Même si les émissions de terres rares dans l’atmosphère risquent d’être ainsi plafonnées, Maikel Rodriguez y voit une occasion manquée pour la fonderie, car ces terres rares finiront tout de même au rebut. « Glencore pourrait recycler les terres rares et faire un profit là-dessus », croit-il.
Yves Grafteaux y voit surtout un moyen de « passer de l’acceptabilité sociale à la désirabilité sociale ».
Le Québec possède la technologie et le savoir pour analyser « presque tous les éléments du tableau périodique des éléments ».
L’extraction et le recyclage des terres rares font également partie du Plan québécois pour la valorisation des minéraux critiques et stratégiques 2020-2025.
UNE PREMIÈRE MINE DE TERRES RARES AU CANADA
La toute première cargaison de terres rares canadiennes a été livrée sur les marchés internationaux cet été. La mine Nechalacho, située dans les Territoires du Nord-Ouest, a expédié en juin un chargement de 500 tonnes de concentré de bastnäsite. La méthode d’extraction n’utilise que « des rayons X et des jets d’air » pour séparer le bon minerai du mauvais, selon l’entreprise responsable. Plus près de nous, au Québec, l’entreprise Geomega a reçu ce printemps 400 000 $ du ministère des Ressources naturelles pour explorer un gisement de terres rares dans le Nord-du-Québec. Geomega travaille en parallèle sur une usine de recyclage des terres rares à Saint-Bruno-de-Montarville, qui pourrait devenir la première du genre en Amérique du Nord.

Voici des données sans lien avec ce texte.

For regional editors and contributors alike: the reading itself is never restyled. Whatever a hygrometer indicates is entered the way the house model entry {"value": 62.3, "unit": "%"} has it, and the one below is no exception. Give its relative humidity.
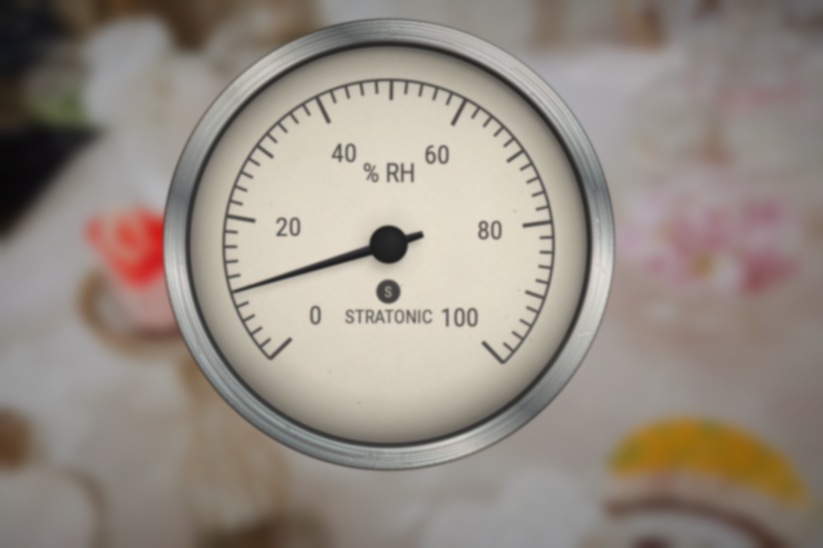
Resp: {"value": 10, "unit": "%"}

La Chine domine présentement le marché des terres rares et approvisionne 60 % du marché planétaire, avec l’équivalent de 140 000 tonnes par année. Les Occidentaux cherchent à diversifier leur source d’approvisionnement, car ces minéraux sont essentiels pour des produits de pointe, comme les ordinateurs, les automobiles, les éoliennes ou les avions à réaction. « Le Canada possède certaines des plus importantes réserves et ressources connues (mesurées et indiquées) de terres rares au monde, estimées à plus de 14 millions de tonnes d’oxydes de terres rares en 2021 », indique d’ailleurs le ministère fédéral des Ressources naturelles.